The point of my post yesterday was perhaps a bit unclear. I was responding to your particular post, where you asked anyone to show you where you are wrong, and I think you were wrong, but not in attributing to Kagan the idea that the legislative power is essentially unlimited. Rather, I think you were wrong in implicitly contrasting Kagan’s ideas to the mainstream. Perhaps even to your own views, though I am not sure. Are you now, or have you ever been, a supporter of Social Security?

As for the rest of your response … well this is getting a bit off topic, but still interesting to me.
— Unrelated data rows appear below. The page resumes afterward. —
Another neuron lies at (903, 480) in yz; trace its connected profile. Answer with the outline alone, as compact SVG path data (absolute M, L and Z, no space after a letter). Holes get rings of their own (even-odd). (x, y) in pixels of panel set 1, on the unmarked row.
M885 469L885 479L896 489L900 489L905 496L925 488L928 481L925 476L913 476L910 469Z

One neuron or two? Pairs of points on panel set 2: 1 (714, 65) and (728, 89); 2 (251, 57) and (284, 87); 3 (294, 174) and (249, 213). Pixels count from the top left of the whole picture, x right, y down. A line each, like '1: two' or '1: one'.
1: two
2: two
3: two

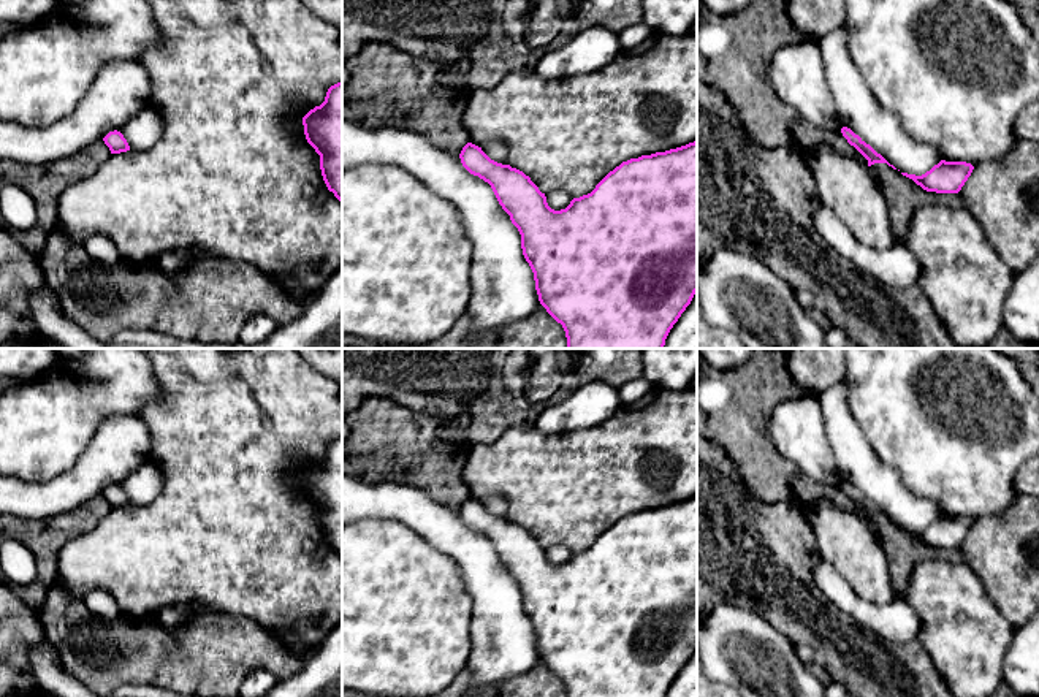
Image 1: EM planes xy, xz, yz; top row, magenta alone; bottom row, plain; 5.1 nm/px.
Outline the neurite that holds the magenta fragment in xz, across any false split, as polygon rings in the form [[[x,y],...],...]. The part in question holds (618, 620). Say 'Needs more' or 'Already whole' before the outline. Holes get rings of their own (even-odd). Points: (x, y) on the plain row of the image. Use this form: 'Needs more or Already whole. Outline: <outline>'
Already whole. Outline: [[[697,496],[622,516],[596,543],[565,564],[548,561],[545,548],[523,526],[491,515],[467,497],[462,521],[488,537],[521,589],[540,659],[562,680],[567,697],[665,697],[697,648]]]

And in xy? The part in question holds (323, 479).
Already whole. Outline: [[[342,436],[331,440],[325,456],[303,472],[307,497],[320,510],[329,547],[342,558]]]

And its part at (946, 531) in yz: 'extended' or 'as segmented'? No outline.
as segmented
I do think that how laws are passed matters. But this is not based on how they fit into a political order, but a matter of practicality. It is much harder to amend the Constitution than it is to pass a law. Thus, constitutionalism serves as a conservative force; a brake on legislative “progress”. Since I oppose the legal progress made under the New Deal state, I oppose the modern living constitution.

I do not see this as a matter of lawlessness. The New Deal state hardly lacks for laws! Nor is the constitution of the New Deal state in any doubt. I would agree that it is in some sense “less lawful” than the Old Republic, but on the other hand, it’s our ongoing reality and we must deal with it. By contrast the Old Republic is dead as a doornail. Certainly the transition from the Old Republic to the New was lawless, and that is part of why I dislike it. If they had done it aboveboard, by passing a Constitutional amendment that said “The Congress shall have the power to make any law it wants”, I would still oppose it, but I wouldn’t on Constitutional grounds.
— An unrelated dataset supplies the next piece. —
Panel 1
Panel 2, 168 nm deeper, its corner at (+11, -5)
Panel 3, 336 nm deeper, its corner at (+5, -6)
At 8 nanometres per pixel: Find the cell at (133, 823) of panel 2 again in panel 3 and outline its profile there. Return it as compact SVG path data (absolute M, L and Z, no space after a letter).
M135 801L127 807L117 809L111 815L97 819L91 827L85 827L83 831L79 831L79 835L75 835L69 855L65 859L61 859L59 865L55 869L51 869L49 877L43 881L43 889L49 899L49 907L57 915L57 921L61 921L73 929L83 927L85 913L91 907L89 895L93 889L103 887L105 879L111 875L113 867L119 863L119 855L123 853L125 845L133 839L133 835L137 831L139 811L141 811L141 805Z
I am amazed to see you claim that “one rarely hears from libertarians that the government ought to stay within the Constitution.” Actually, libertarians make this claim I think more than any other group. (Here’s a search at lewrockwell.com for “Constitution”; judge for yourself.) [LA replies: I was thinking of regular libertarians, not paleo-libertarians, who have or used to have some commonalities with the paleoconservatives, who did care about the Old Republic and the Constitution.] Most conservatives do call for a more originalist Constitution, but they balk when it comes to the logical implication of that, namely, advocating the abolition of the New Deal and Great Society. I.e., being called a racist who hates old people and the poor. Recall the sad saga of poor Rand Paul. Even many libertarians lose their nerve at that point, but many don’t.
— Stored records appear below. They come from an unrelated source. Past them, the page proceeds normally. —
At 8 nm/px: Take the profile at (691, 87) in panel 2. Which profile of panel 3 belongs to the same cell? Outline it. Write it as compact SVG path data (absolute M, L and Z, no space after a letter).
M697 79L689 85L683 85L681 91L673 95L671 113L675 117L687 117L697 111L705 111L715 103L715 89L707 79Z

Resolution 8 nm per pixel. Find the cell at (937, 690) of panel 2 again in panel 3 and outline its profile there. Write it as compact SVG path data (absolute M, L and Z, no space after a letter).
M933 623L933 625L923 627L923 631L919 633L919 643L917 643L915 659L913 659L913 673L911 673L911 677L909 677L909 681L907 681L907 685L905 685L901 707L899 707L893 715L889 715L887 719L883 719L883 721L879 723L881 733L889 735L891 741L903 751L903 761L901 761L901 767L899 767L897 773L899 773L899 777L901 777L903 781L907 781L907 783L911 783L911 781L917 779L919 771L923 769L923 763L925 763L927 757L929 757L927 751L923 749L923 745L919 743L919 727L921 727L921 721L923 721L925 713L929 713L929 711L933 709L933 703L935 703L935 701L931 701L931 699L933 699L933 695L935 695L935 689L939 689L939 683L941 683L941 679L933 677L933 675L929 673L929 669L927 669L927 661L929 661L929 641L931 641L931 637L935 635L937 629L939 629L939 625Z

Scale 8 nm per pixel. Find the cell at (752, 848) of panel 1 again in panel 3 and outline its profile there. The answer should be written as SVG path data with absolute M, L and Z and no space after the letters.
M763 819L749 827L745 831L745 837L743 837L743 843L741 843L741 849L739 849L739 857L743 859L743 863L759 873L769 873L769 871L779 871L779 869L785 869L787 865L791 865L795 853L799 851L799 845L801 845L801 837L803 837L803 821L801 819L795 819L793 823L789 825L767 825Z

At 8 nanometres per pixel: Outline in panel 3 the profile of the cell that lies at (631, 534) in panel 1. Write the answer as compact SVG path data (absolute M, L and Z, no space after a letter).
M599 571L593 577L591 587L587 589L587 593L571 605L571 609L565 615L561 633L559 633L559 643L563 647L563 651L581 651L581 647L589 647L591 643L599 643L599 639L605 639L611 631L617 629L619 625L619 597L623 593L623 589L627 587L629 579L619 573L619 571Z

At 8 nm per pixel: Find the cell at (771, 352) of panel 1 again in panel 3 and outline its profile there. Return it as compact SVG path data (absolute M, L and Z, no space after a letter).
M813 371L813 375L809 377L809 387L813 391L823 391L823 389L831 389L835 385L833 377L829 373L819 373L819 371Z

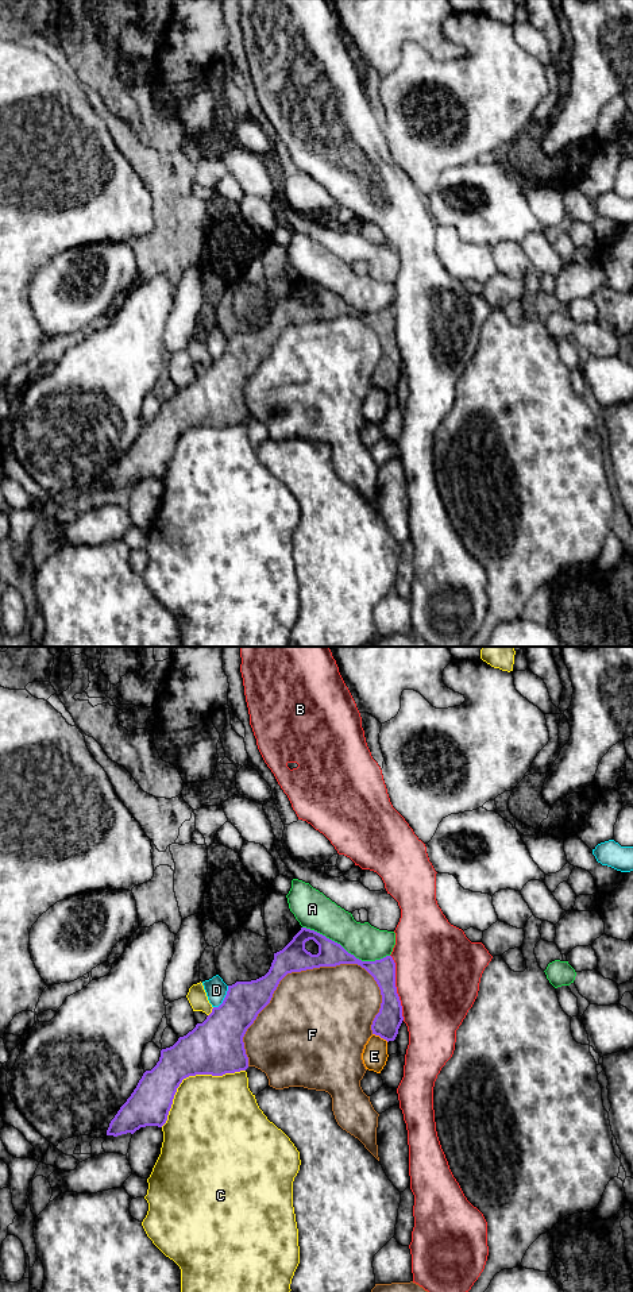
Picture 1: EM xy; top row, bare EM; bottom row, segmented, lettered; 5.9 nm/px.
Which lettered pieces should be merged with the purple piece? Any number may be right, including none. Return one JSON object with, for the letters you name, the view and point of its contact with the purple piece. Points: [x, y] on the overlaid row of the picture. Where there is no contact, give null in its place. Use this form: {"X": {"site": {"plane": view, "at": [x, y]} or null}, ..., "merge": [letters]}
{"merge": []}

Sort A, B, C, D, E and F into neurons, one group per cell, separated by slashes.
A / B / C / D / E / F

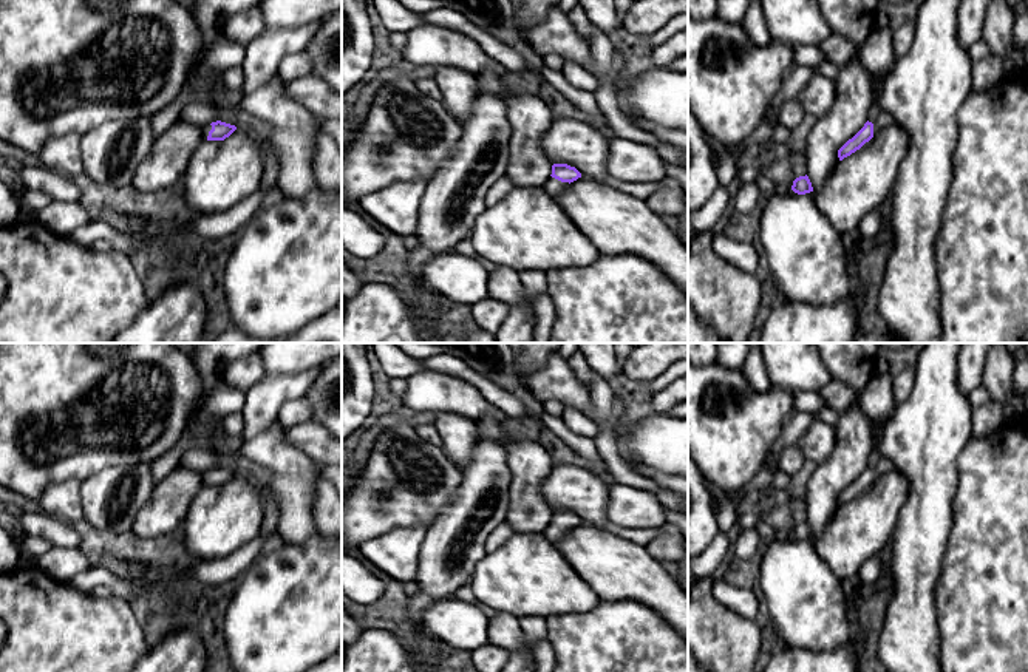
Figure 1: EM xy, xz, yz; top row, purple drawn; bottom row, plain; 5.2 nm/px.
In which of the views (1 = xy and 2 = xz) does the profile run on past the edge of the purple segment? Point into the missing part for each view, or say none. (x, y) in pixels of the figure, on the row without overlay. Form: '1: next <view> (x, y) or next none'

There is considerable diversity in libertarian thought, and you are right in that some libertarians push the whole “nonaggression” thing far enough to end up opposing the USA even as it was in the Old Republic. But I think even hardcore libertarian anti-statists would agree that the Constitutional republic was a better government design than the New Deal state. Alas! Constitutions do not enforce themselves.